Data —
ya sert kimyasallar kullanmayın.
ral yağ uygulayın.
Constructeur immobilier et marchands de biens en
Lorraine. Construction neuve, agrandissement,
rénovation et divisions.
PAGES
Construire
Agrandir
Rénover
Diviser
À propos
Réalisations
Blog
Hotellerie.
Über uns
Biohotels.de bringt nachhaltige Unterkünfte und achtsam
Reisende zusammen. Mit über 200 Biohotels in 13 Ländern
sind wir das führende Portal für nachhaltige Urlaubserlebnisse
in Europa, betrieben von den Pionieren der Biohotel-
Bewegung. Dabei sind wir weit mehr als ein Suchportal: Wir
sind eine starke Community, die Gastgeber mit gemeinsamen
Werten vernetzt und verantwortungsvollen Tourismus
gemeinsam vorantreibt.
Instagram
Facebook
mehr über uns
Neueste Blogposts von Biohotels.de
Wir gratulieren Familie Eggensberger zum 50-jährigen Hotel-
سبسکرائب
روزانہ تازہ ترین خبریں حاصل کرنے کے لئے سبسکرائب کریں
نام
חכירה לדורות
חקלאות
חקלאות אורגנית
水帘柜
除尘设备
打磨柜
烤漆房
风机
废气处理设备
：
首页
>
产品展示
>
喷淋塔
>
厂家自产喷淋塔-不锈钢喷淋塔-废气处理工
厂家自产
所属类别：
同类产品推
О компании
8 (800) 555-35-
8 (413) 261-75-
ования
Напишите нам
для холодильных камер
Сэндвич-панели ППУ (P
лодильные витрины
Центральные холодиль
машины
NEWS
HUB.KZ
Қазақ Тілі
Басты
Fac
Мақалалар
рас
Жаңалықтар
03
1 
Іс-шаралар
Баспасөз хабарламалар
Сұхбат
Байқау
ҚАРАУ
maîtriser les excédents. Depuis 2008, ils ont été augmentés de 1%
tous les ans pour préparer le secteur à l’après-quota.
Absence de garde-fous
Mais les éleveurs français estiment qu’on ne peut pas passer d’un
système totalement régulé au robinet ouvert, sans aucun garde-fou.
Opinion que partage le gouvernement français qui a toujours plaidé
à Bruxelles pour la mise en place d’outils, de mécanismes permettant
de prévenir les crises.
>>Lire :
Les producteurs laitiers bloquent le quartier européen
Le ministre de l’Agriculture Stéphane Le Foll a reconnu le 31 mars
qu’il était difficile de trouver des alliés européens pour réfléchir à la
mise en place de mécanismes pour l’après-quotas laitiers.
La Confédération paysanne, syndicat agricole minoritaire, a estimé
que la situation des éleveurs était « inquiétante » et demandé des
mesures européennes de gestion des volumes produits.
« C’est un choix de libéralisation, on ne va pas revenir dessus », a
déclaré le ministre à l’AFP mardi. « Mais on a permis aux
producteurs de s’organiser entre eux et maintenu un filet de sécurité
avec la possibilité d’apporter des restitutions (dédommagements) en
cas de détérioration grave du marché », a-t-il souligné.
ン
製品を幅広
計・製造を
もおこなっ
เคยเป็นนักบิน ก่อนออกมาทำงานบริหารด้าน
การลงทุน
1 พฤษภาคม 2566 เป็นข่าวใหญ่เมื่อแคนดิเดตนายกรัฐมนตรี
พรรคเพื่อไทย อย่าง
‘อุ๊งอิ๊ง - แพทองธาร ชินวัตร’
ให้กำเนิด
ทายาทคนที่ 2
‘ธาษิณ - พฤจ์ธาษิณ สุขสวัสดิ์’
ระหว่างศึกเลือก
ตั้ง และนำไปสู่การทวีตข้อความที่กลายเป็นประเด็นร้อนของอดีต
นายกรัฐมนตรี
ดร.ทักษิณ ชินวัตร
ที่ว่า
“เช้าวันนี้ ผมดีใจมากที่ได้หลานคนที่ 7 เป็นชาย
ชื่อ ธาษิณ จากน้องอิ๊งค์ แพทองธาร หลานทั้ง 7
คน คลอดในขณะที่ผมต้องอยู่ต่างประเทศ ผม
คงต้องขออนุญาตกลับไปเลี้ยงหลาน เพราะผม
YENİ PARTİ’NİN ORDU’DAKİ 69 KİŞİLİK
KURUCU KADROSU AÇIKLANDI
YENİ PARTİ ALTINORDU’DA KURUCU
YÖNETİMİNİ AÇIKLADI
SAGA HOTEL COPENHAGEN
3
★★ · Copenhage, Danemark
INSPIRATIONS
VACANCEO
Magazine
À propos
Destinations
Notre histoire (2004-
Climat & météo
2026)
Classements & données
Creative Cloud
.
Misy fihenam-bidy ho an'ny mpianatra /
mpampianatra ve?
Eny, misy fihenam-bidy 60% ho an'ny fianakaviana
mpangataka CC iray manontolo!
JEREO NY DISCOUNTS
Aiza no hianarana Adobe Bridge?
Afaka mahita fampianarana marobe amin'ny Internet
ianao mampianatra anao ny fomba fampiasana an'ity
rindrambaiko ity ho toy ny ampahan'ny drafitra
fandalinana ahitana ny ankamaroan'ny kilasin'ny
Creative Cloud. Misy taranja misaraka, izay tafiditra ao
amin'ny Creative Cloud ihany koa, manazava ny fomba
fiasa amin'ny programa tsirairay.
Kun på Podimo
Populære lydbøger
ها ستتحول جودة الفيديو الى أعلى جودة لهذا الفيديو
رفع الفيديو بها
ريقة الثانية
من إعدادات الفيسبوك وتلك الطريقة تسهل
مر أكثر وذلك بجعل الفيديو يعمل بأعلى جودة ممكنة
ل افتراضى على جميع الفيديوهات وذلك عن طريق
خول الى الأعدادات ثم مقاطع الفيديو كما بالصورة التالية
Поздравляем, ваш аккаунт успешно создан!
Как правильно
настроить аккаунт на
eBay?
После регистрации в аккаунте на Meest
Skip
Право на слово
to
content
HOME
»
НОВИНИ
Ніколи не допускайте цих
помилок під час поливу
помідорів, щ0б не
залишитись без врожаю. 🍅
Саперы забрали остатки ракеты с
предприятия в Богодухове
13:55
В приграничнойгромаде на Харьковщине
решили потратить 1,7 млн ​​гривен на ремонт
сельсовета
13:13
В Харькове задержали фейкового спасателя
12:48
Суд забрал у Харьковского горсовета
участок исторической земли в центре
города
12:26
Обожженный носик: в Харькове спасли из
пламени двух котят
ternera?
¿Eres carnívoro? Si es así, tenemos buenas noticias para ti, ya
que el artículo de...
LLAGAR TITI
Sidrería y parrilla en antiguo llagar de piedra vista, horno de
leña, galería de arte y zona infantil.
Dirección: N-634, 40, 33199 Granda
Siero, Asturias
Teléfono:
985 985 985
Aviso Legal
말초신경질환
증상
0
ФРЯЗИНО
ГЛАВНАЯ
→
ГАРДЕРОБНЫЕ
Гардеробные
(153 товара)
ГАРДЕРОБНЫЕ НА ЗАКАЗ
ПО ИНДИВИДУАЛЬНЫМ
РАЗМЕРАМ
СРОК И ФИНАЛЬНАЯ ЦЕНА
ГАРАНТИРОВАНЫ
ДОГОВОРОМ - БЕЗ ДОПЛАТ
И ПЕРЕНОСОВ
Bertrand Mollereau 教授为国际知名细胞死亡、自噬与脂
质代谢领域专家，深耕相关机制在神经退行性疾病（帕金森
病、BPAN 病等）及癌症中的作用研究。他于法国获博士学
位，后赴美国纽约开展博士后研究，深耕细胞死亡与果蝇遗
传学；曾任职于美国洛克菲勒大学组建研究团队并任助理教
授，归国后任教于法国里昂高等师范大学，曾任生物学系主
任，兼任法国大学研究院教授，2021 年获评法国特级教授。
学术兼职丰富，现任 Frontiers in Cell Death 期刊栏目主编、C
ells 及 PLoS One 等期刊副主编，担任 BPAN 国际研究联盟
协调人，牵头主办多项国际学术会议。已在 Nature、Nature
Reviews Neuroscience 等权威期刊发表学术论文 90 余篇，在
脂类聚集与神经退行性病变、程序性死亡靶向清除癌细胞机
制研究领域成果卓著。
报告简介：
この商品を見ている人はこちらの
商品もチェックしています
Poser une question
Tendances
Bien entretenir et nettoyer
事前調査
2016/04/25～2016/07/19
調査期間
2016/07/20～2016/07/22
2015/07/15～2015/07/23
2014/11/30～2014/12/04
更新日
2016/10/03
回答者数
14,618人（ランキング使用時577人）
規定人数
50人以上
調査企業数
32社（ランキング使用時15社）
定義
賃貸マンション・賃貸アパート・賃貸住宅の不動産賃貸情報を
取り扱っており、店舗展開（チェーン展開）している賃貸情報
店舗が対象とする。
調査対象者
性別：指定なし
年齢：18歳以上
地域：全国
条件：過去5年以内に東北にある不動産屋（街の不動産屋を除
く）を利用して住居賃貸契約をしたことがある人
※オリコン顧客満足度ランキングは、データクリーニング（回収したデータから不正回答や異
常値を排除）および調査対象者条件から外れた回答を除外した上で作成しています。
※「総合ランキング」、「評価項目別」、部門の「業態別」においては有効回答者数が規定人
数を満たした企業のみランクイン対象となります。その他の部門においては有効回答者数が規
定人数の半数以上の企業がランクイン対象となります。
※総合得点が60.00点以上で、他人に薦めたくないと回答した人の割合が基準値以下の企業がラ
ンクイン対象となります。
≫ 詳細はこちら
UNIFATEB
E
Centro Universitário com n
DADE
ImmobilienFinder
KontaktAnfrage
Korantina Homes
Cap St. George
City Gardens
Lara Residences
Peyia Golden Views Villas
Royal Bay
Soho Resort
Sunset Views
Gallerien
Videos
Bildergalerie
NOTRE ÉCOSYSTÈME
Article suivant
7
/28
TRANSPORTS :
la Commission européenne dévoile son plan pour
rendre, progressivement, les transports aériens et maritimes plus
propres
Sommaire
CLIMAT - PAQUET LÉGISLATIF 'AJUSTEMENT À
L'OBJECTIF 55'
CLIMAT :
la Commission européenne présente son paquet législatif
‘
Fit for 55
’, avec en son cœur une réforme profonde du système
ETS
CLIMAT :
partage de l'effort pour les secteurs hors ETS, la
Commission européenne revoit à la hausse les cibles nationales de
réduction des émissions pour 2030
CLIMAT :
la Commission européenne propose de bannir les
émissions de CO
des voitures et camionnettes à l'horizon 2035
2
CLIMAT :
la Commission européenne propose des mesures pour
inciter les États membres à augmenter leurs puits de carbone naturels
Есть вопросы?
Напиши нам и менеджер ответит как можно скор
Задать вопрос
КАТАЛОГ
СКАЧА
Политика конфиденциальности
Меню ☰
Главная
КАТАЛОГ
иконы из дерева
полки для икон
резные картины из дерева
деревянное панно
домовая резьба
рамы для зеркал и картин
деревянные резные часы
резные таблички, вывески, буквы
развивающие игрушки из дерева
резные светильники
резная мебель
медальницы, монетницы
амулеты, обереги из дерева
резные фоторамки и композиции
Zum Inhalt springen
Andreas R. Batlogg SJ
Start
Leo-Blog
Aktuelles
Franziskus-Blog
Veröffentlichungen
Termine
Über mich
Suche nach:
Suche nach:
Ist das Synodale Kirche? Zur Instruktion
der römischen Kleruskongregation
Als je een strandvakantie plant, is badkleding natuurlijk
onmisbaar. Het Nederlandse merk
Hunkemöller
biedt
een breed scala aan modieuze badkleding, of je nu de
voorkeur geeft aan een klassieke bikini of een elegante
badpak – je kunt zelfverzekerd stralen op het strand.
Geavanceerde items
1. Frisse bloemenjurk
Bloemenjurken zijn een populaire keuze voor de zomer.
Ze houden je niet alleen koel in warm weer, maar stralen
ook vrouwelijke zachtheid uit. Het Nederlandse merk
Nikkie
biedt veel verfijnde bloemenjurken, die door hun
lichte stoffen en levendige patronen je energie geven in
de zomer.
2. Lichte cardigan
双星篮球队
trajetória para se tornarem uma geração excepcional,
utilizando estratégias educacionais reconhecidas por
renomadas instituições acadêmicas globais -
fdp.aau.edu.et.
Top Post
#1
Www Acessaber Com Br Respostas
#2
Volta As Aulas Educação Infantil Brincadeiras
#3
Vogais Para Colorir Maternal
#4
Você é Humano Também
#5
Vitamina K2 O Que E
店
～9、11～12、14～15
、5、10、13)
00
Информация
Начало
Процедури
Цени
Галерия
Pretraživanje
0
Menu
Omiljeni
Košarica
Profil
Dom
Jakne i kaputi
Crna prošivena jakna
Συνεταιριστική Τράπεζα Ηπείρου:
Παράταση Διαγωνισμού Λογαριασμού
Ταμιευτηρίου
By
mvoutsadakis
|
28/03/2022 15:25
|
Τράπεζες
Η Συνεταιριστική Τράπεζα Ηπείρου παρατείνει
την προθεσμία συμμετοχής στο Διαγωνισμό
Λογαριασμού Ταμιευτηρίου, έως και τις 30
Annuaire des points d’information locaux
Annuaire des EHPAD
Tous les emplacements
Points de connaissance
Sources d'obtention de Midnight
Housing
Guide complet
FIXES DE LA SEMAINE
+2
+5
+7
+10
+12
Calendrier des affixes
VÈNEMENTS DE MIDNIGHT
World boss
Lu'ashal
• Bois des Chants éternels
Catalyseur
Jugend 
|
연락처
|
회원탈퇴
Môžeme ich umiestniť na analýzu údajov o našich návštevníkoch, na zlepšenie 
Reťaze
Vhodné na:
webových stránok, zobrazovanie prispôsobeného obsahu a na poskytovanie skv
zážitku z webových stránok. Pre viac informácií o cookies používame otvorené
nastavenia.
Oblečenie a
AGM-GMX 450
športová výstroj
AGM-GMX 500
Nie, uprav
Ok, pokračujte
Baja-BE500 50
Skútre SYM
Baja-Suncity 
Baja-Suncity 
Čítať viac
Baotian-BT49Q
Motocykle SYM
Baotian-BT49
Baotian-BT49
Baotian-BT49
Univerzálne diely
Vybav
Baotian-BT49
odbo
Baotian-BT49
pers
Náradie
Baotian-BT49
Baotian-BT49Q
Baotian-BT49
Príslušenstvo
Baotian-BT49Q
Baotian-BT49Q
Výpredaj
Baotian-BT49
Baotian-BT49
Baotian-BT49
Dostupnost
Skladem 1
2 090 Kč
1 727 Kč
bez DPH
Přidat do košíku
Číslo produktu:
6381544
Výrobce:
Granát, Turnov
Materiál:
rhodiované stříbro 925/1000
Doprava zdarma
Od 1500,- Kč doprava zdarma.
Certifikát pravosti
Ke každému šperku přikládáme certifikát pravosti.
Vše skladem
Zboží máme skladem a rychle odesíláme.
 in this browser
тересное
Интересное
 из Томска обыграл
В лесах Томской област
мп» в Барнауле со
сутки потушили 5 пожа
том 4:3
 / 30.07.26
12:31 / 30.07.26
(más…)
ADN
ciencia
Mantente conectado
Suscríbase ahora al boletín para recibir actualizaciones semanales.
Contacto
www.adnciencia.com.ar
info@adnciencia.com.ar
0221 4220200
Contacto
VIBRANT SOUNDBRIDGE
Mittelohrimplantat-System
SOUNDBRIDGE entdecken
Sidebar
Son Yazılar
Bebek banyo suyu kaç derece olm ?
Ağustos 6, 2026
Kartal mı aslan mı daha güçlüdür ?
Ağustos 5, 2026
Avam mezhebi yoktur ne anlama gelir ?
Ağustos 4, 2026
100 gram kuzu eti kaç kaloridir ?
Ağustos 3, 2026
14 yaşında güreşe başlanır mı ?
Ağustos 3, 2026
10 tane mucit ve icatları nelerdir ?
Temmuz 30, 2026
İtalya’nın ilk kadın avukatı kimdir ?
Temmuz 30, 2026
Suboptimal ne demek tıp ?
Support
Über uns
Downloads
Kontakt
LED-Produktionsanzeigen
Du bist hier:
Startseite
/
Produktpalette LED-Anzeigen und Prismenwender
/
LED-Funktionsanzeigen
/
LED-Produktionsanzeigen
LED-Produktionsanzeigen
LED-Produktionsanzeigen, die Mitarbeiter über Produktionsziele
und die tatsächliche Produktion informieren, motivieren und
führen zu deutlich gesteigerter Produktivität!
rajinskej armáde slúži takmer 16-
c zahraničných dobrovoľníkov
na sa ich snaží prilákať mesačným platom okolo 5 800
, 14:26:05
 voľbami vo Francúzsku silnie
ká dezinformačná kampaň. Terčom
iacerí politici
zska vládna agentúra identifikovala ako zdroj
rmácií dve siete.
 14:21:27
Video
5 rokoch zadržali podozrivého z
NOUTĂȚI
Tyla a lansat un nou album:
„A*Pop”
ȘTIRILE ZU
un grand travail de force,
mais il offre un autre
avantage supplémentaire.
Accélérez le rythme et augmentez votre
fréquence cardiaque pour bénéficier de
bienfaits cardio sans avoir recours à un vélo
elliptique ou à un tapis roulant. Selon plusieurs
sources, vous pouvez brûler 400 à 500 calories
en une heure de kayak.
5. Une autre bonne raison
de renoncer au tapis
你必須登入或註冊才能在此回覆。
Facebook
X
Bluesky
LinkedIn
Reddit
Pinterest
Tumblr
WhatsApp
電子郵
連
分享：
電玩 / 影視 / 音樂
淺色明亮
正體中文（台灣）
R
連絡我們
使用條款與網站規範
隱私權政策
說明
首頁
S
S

Directive —
What do the lines above say from the one containing "Creative Cloud. Misy" down to the one containing "传学；曾任职于美国洛克菲勒大学组建研究团队并任助理教"? Return them exactly, both end lines included, and only them.

Answer box —
Creative Cloud. Misy taranja misaraka, izay tafiditra ao
amin'ny Creative Cloud ihany koa, manazava ny fomba
fiasa amin'ny programa tsirairay.
Kun på Podimo
Populære lydbøger
ها ستتحول جودة الفيديو الى أعلى جودة لهذا الفيديو
رفع الفيديو بها
ريقة الثانية
من إعدادات الفيسبوك وتلك الطريقة تسهل
مر أكثر وذلك بجعل الفيديو يعمل بأعلى جودة ممكنة
ل افتراضى على جميع الفيديوهات وذلك عن طريق
خول الى الأعدادات ثم مقاطع الفيديو كما بالصورة التالية
Поздравляем, ваш аккаунт успешно создан!
Как правильно
настроить аккаунт на
eBay?
После регистрации в аккаунте на Meest
Skip
Право на слово
to
content
HOME
»
НОВИНИ
Ніколи не допускайте цих
помилок під час поливу
помідорів, щ0б не
залишитись без врожаю. 🍅
Саперы забрали остатки ракеты с
предприятия в Богодухове
13:55
В приграничнойгромаде на Харьковщине
решили потратить 1,7 млн ​​гривен на ремонт
сельсовета
13:13
В Харькове задержали фейкового спасателя
12:48
Суд забрал у Харьковского горсовета
участок исторической земли в центре
города
12:26
Обожженный носик: в Харькове спасли из
пламени двух котят
ternera?
¿Eres carnívoro? Si es así, tenemos buenas noticias para ti, ya
que el artículo de...
LLAGAR TITI
Sidrería y parrilla en antiguo llagar de piedra vista, horno de
leña, galería de arte y zona infantil.
Dirección: N-634, 40, 33199 Granda
Siero, Asturias
Teléfono:
985 985 985
Aviso Legal
말초신경질환
증상
0
ФРЯЗИНО
ГЛАВНАЯ
→
ГАРДЕРОБНЫЕ
Гардеробные
(153 товара)
ГАРДЕРОБНЫЕ НА ЗАКАЗ
ПО ИНДИВИДУАЛЬНЫМ
РАЗМЕРАМ
СРОК И ФИНАЛЬНАЯ ЦЕНА
ГАРАНТИРОВАНЫ
ДОГОВОРОМ - БЕЗ ДОПЛАТ
И ПЕРЕНОСОВ
Bertrand Mollereau 教授为国际知名细胞死亡、自噬与脂
质代谢领域专家，深耕相关机制在神经退行性疾病（帕金森
病、BPAN 病等）及癌症中的作用研究。他于法国获博士学
位，后赴美国纽约开展博士后研究，深耕细胞死亡与果蝇遗
传学；曾任职于美国洛克菲勒大学组建研究团队并任助理教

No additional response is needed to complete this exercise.